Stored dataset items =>
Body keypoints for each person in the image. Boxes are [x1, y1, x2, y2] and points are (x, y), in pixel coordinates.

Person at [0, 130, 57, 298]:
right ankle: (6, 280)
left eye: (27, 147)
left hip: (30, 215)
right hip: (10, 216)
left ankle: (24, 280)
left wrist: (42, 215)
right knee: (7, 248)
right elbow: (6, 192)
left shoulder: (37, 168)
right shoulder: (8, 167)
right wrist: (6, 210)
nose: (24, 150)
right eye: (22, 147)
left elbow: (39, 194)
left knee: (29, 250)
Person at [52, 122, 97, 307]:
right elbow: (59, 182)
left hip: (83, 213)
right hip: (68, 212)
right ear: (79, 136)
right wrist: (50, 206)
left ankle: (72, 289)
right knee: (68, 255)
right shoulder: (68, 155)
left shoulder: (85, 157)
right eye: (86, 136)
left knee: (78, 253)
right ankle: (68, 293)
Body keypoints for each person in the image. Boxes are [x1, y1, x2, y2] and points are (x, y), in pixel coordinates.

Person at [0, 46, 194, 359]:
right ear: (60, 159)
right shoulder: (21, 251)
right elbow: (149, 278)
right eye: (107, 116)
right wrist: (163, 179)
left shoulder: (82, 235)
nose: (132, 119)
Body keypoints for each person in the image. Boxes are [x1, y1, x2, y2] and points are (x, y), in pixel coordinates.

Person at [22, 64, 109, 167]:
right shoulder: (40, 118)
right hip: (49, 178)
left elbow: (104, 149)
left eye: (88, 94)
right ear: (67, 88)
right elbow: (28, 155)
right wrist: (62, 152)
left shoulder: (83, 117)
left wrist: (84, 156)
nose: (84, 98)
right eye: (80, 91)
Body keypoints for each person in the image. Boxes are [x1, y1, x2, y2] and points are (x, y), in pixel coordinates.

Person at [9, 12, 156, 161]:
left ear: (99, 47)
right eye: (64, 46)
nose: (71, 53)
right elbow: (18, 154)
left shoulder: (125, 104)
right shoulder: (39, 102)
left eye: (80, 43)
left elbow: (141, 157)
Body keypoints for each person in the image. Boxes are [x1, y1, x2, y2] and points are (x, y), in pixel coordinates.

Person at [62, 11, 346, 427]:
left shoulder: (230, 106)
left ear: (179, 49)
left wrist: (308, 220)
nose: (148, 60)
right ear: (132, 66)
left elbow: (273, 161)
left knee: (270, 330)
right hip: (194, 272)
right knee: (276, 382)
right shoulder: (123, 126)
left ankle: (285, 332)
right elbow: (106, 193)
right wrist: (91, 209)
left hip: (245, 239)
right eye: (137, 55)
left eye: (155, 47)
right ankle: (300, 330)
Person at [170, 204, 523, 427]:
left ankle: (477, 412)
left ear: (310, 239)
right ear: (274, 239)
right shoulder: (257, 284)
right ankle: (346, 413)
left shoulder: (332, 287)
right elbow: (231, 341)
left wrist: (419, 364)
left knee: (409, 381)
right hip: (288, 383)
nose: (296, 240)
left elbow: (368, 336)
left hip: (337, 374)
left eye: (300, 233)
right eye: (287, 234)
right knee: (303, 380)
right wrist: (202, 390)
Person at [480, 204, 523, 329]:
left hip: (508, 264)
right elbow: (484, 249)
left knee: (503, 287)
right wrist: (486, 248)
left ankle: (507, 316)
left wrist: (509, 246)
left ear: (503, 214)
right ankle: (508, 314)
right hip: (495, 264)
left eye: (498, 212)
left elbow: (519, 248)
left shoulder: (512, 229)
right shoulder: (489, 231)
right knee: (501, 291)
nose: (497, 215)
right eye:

WHAT THE TASK ASKS => Word for word, give back all of the records.

TASK SOLUTION =>
Body keypoints for each person in the image. Boxes are [x1, y1, x2, y2] and points are (x, y), in pixel coordinates.

Person at [0, 130, 57, 298]:
right ankle: (6, 280)
left eye: (27, 147)
left hip: (30, 215)
right hip: (10, 216)
left ankle: (24, 280)
left wrist: (42, 215)
right knee: (7, 248)
right elbow: (6, 192)
left shoulder: (37, 168)
right shoulder: (8, 167)
right wrist: (6, 210)
nose: (24, 150)
right eye: (22, 147)
left elbow: (39, 194)
left knee: (29, 250)
Person at [52, 122, 97, 307]:
right elbow: (59, 182)
left hip: (83, 213)
right hip: (68, 212)
right ear: (79, 136)
right wrist: (50, 206)
left ankle: (72, 289)
right knee: (68, 255)
right shoulder: (68, 155)
left shoulder: (85, 157)
right eye: (86, 136)
left knee: (78, 253)
right ankle: (68, 293)
Body keypoints for each person in the image. Boxes are [x1, y1, x2, y2] and points are (x, y), in pixel coordinates.

Person at [0, 46, 194, 359]:
right ear: (60, 159)
right shoulder: (21, 251)
right elbow: (149, 278)
right eye: (107, 116)
right wrist: (163, 179)
left shoulder: (82, 235)
nose: (132, 119)
Body keypoints for each person in the image. Boxes are [x1, y1, x2, y2] and points are (x, y), in pixel coordinates.

Person at [22, 64, 109, 167]:
right shoulder: (40, 118)
right hip: (49, 178)
left elbow: (104, 149)
left eye: (88, 94)
right ear: (67, 88)
right elbow: (28, 155)
right wrist: (62, 152)
left shoulder: (83, 117)
left wrist: (84, 156)
nose: (84, 98)
right eye: (80, 91)
Body keypoints for each person in the image. Boxes are [x1, y1, x2, y2] and points are (x, y), in pixel coordinates.

Person at [9, 12, 156, 161]:
left ear: (99, 47)
right eye: (64, 46)
nose: (71, 53)
right elbow: (18, 154)
left shoulder: (125, 104)
right shoulder: (39, 102)
left eye: (80, 43)
left elbow: (141, 157)
Body keypoints for each person in the image. Boxes are [x1, y1, x2, y2] and points are (x, y), in pixel coordinates.

Person at [62, 11, 346, 427]:
left shoulder: (230, 106)
left ear: (179, 49)
left wrist: (308, 220)
nose: (148, 60)
right ear: (132, 66)
left elbow: (273, 161)
left knee: (270, 330)
right hip: (194, 272)
right knee: (276, 382)
right shoulder: (123, 126)
left ankle: (285, 332)
right elbow: (106, 193)
right wrist: (91, 209)
left hip: (245, 239)
right eye: (137, 55)
left eye: (155, 47)
right ankle: (300, 330)
Person at [170, 204, 523, 427]:
left ankle: (477, 412)
left ear: (310, 239)
right ear: (274, 239)
right shoulder: (257, 284)
right ankle: (346, 413)
left shoulder: (332, 287)
right elbow: (231, 341)
left wrist: (419, 364)
left knee: (409, 381)
right hip: (288, 383)
nose: (296, 240)
left elbow: (368, 336)
left hip: (337, 374)
left eye: (300, 233)
right eye: (287, 234)
right knee: (303, 380)
right wrist: (202, 390)
Person at [480, 204, 523, 329]:
left hip: (508, 264)
right elbow: (484, 249)
left knee: (503, 287)
right wrist: (486, 248)
left ankle: (507, 316)
left wrist: (509, 246)
left ear: (503, 214)
right ankle: (508, 314)
right hip: (495, 264)
left eye: (498, 212)
left elbow: (519, 248)
left shoulder: (512, 229)
right shoulder: (489, 231)
right knee: (501, 291)
nose: (497, 215)
right eye:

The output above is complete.